La epopeya
Para los populismos todo debe ser dramático y conmovedor, grandioso y estruendoso, histriónico e histérico. Esta fórmula se usa de modo que la receta funcione adecuadamente: la política debe pasar por ser una gesta verdaderamente homérica y los políticos escogidos (aquellos que no resulten incómodos, aquellos que prueben una y mil veces ser obsecuentes) también deben ser figuras prácticamente sobrehumanas. Así, los rutinarios actos del poder cobran el carácter de una auténtica epopeya: los titanes reinventan repúblicas (con sus propias callosas manos y frentes sudorosas) que antes estaban gobernados por ineptos y corruptos servidores de las oligarquías, independizan a los pueblos de las garras de los mefistofélicos capitales internacionales, luchan a brazo partido contra imperios invisibles y contra potencias neocolonialistas y metaintervencionistas, recomponen himnos nacionales para que sean todavía más gloriosos, rehacen escudos nacionales, vuelven a poner los cimientos de todo lo imaginable con ánimos no solamente de reconstrucción sino para llevar a cabo una verdadera refundación. Después de mí, el diluvio.

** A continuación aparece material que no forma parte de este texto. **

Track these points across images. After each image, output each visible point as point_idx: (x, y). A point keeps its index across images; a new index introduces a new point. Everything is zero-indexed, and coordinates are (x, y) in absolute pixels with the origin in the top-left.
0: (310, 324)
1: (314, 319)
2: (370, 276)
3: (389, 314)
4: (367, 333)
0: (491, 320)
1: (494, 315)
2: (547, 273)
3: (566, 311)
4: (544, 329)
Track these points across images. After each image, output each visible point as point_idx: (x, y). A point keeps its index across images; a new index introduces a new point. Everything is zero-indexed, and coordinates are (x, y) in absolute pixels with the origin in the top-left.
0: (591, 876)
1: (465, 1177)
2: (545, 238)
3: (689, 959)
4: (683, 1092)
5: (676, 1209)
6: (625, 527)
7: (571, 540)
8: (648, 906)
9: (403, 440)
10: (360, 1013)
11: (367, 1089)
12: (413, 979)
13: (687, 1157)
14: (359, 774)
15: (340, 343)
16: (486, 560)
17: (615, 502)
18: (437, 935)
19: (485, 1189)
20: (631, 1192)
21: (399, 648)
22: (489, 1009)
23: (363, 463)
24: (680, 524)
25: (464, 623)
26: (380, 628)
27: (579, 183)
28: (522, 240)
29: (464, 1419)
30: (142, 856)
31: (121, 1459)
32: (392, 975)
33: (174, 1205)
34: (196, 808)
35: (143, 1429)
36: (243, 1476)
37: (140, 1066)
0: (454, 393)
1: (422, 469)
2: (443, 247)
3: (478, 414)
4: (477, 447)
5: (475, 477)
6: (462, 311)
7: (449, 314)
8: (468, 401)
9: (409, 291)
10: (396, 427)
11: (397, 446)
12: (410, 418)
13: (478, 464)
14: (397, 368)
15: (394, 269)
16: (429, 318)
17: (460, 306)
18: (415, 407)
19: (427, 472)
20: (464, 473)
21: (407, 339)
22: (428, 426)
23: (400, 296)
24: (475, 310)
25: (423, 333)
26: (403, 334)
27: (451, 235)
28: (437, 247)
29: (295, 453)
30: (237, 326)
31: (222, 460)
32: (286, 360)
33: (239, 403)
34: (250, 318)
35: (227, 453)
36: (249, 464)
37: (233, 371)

Los líderes carismáti cos también deben reescribir la historia, reinterpretarla de forma que no quede nada, ni siquiera el menor vestigio, del viejo régimen en pie, rediseñarla para que todo se base en dogmas, catecismos políticos y evangelios indiscutibles: verdades reveladas que blinden el pensamiento único e indebatible. Los líderes carismáticos, en línea con todo lo anterior, deben ser colosales e irreemplazables, grandiosos y magnánimos (capaces de condenar para luego perdonar, capaces de reflejar incomparable ira para fustigar al enemigo y más tarde conmiserarse) y acumular tanto poder que el sistema, literalmente descanse en ellos. Los líderes carismáticos deben ser capaces de mostrar serenidad en momentos importantes para, seguidamente, desplegar los más grandes y furiosos frenesíes. La puesta en escena deberá ser formidable, tremenda y temida, de proporciones bíblicas, para que no quepa duda alguna de la legitimidad del poder, de su necesidad de aprobación diaria. Así, nada ha de moverse sin previo visto bueno. Nada debe pasar sin una subida o bajada de dedo. Por eso también, el sistema tiene que basarse en constantes sospechas de golpes de Estado, conspiraciones, frondas, desestabilizaciones, espionajes, acechos y conjuras.
Por eso los populismos no son para cualquiera, en especial para los débiles de corazón. El sistema debe reposar -es un decir- sobre las emociones fuertes y constantes, sobre una montaña rusa en pleno fragor. Es que no se pueden dar el lujo de ser aburridos o tenues: la política debe ser un enfrentamiento constante, una batalla siempre en desarrollo, una búsqueda invariable de enemigos a los que se debe derrotar y humillar. Los asuntos políticos, por lo tanto, deben ser resueltos sobre las lonas de un ring, contendiente por contendiente, pelea a pelea.